Sample versus population

It is important to understand whether data comes from a sample of the population – and if so who that sample does and doesn’t represent – or the full population, i.e., a census. Many countries have a census of population and of housing every five or ten years, and the U.S. supplements theirs with a yearly survey called the American Community Survey (ACS). But even the census is not really a true count of every individual. Most countries impute data from nonresponsive individuals (meaning where data is missing, they estimate what the answer would have been based on group patterns), which can introduce error for groups where response rates are low or the sample is not evenly distributed across the tract. In the ACS, the people that are missing are disproportionately disadvantaged, low-income communities of colour. Look at the documentation for the data to determine who is and isn’t represented.

Categories

Data is often organized into categories before it can be analyzed. Categories chosen by others may be inappropriate to answer your research questions: the definition of groups may not be relevant, and some groups may be missing altogether (among other issues). For example, conventional definitions of race/ethnicity or gender may not work for everyone. Another example is how the census typically categorizes incomes. There is abundant detail on low-income groups (e.g., 4-5 categories below median income), but very little on high-income (e.g., a high-income category of $200,000 and above). Since categories determine what gets analyzed, there is very little research on the top 1% of income earners. Take care to examine categories and identify missing groups.

Aggregation

In the U.S. and Canada, the gold standard for analyzing communities and neighborhoods is the census tract, a geographical unit of analysis that encompasses about 30 blocks. But census tracts can actually be deceptive on a map. If we classify neighborhoods in a particular way, we risk delegitimizing our work, because what’s true for a 30-block area may not be true for one particular block. Here’s an example of a map of gentrification and displacement in the New York City metropolitan area from the Urban Displacement Project. Despite deploying dozens of variables to depict neighbourhood change, these tract-wide designations may not represent every block. If aggregation is potentially problematic, find other approaches, like using heat maps instead.

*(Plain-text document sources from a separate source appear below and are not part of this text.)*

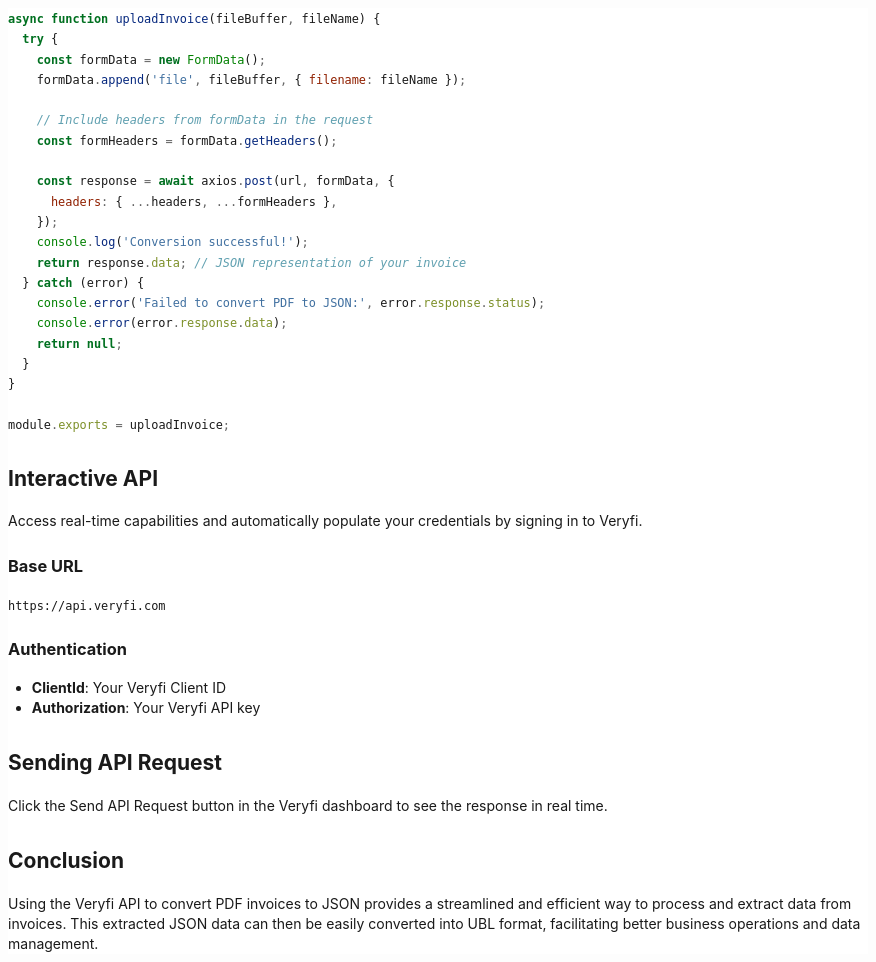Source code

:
 ```javascript
async function uploadInvoice(fileBuffer, fileName) {
  try {
    const formData = new FormData();
    formData.append('file', fileBuffer, { filename: fileName });

    // Include headers from formData in the request
    const formHeaders = formData.getHeaders();

    const response = await axios.post(url, formData, {
      headers: { ...headers, ...formHeaders },
    });
    console.log('Conversion successful!');
    return response.data; // JSON representation of your invoice
  } catch (error) {
    console.error('Failed to convert PDF to JSON:', error.response.status);
    console.error(error.response.data);
    return null;
  }
}

module.exports = uploadInvoice;
```

## Interactive API

Access real-time capabilities and automatically populate your credentials by signing in to Veryfi.

### Base URL

`https://api.veryfi.com`

### Authentication

- **ClientId**: Your Veryfi Client ID
- **Authorization**: Your Veryfi API key

## Sending API Request

Click the Send API Request button in the Veryfi dashboard to see the response in real time.

## Conclusion

Using the Veryfi API to convert PDF invoices to JSON provides a streamlined and efficient way to process and extract data from invoices. This extracted JSON data can then be easily converted into UBL format, facilitating better business operations and data management.
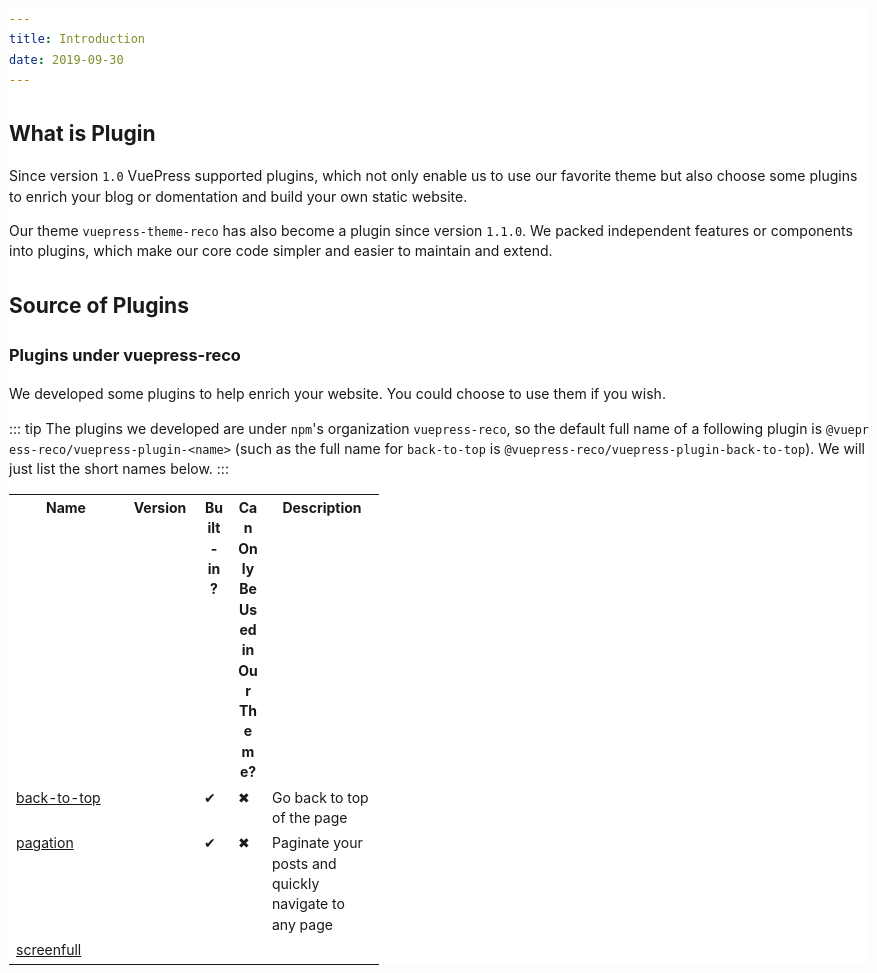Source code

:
 ```yaml
---
title: Introduction
date: 2019-09-30
---
```


## What is Plugin

Since version `1.0` VuePress supported plugins, which not only enable us to use our favorite theme but also choose some plugins to enrich your blog or domentation and build your own static website.

Our theme `vuepress-theme-reco` has also become a plugin since version `1.1.0`. We packed independent features or components into plugins, which make our core code simpler and easier to maintain and extend.

## Source of Plugins

### Plugins under vuepress-reco

We developed some plugins to help enrich your website. You could choose to use them if you wish.

::: tip
The plugins we developed are under `npm`'s organization `vuepress-reco`, so the default full name of a following plugin is `@vuepress-reco/vuepress-plugin-<name>` (such as the full name for `back-to-top` is `@vuepress-reco/vuepress-plugin-back-to-top`). We will just list the short names below.
:::

<table>
  <tr>
    <th style="width:100px">Name</th>
    <th style="width:60px">Version</th>
    <th style="width:20px">Built-in?</th>
    <th style="width:20px">Can Only Be Used in Our Theme?</th>
    <th style="width:100px">Description</th>
  </tr>
  <tr>
    <td>
      <a href="backToTop.html">back-to-top</a>
    </td>
    <td>
      <NpmLink pkg="@vuepress-reco/vuepress-plugin-back-to-top"/>
    </td>
    <td>✔</td>
    <td>✖</td>
    <td>Go back to top of the page</td>
  </tr>
  <tr>
    <td>
      <a href="pagation.html">pagation</a>
    </td>
    <td>
      <NpmLink pkg="@vuepress-reco/vuepress-plugin-pagation"/>
    </td>
    <td>✔</td>
    <td>✖</td>
    <td>Paginate your posts and quickly navigate to any page</td>
  </tr>
  <tr>
    <td>
      <a href="screenfull.html">screenfull</a>
    </td>
    <td>
      <NpmLink pkg="@vuepress-reco/vuepress-plugin-screenfull"/>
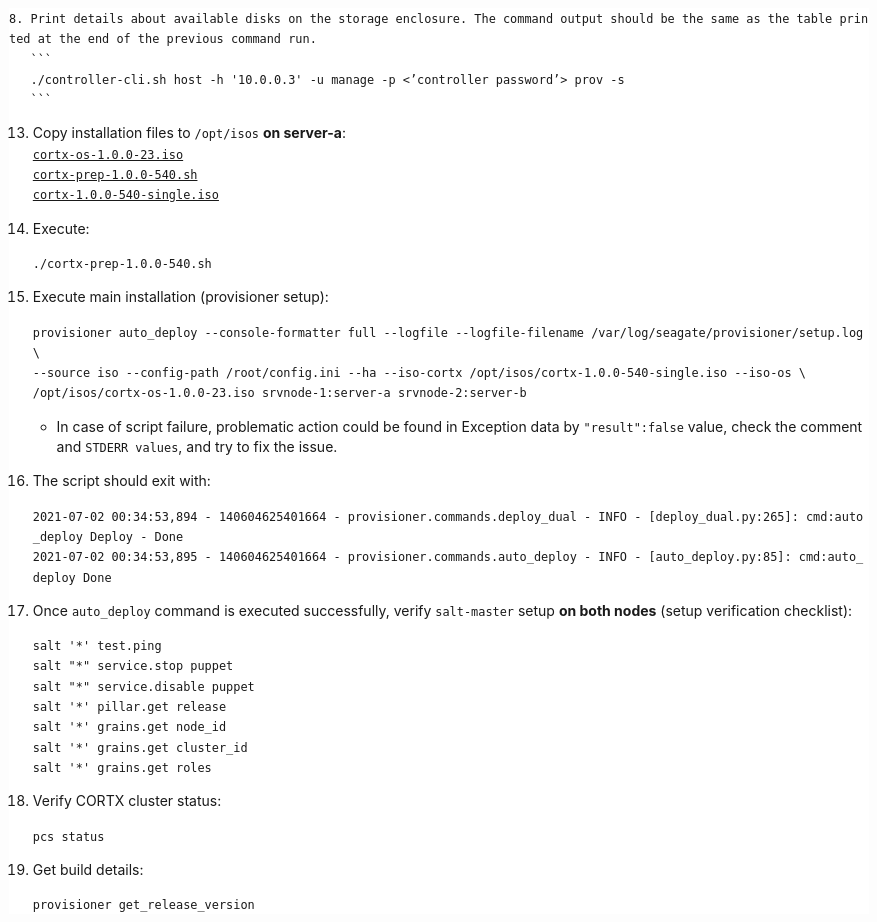     8. Print details about available disks on the storage enclosure. The command output should be the same as the table printed at the end of the previous command run. 
       ```
       ./controller-cli.sh host -h '10.0.0.3' -u manage -p <’controller password’> prov -s
       ```

13.	Copy installation files to `/opt/isos` **on server-a**: \
    [`cortx-os-1.0.0-23.iso`](https://cortxpublic.s3.us-west-2.amazonaws.com/cortx-os-1.0.0-23.iso)  
    [`cortx-prep-1.0.0-540.sh`](https://cortxpublic.s3.us-west-2.amazonaws.com/cortx-prep-1.0.0-540.sh)  
    [`cortx-1.0.0-540-single.iso`](https://cortxpublic.s3.us-west-2.amazonaws.com/cortx-1.0.0-540-single.iso) 

14.	Execute:
    ```
    ./cortx-prep-1.0.0-540.sh
    ```

15.	Execute main installation (provisioner setup): 
    ```
    provisioner auto_deploy --console-formatter full --logfile --logfile-filename /var/log/seagate/provisioner/setup.log \
    --source iso --config-path /root/config.ini --ha --iso-cortx /opt/isos/cortx-1.0.0-540-single.iso --iso-os \
    /opt/isos/cortx-os-1.0.0-23.iso srvnode-1:server-a srvnode-2:server-b
    ```

    - In case of script failure, problematic action could be found in Exception data by `"result":false` value, check the comment and `STDERR values`, and try to fix the issue.

16.	The script should exit with:
    ```
    2021-07-02 00:34:53,894 - 140604625401664 - provisioner.commands.deploy_dual - INFO - [deploy_dual.py:265]: cmd:auto_deploy Deploy - Done
    2021-07-02 00:34:53,895 - 140604625401664 - provisioner.commands.auto_deploy - INFO - [auto_deploy.py:85]: cmd:auto_deploy Done
    ```

17.	Once `auto_deploy` command is executed successfully, verify `salt-master` setup **on both nodes** (setup verification checklist):
    ```
    salt '*' test.ping  
    salt "*" service.stop puppet
    salt "*" service.disable puppet
    salt '*' pillar.get release  
    salt '*' grains.get node_id  
    salt '*' grains.get cluster_id  
    salt '*' grains.get roles  
    ```

18.	Verify CORTX cluster status:
    ```
    pcs status
    ```

19.	Get build details:
    ```
    provisioner get_release_version
    ```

Source: Urban Displacement Project.

Source: Gentry.io.

Boundaries

People who are familiar with particular communities may perceive its boundaries differently from the boundaries as defined in available datasets. Thus, the story from the ground may be very different from what your data says. For example, when we use different definitions of downtown we get very different results, like in this map of post-pandemic recovery for Cleveland from the Downtown Recovery Project at the School of Cities. The city might have an idea of what its downtown is, but one can also define downtown by where the jobs are or where the office and retail buildings are or where the post office says it is. The rate of recovery varies from 66% to 85% of pre-pandemic levels depending on where the boundaries are. Thus, the process of analyzing communities and establishing analytical boundaries needs to be sensitive to the local context.

Source: Gentry.io.

Legitimacy

Any data visualization should have clear credentials: the what-who-why-when-where of data literacy. Data categories and axes need labels (what), the source of data needs to be cited (who), the original purpose of the data should be clear in that citation (why), the time period needs to be defined (when), and the place and means of data collection should be transparent (how and where). But note, credentialing urban data doesn’t mean adding more decimal places. This implies a scientific precision that may not exist in the small samples that constitute most urban datasets. So, explain your work!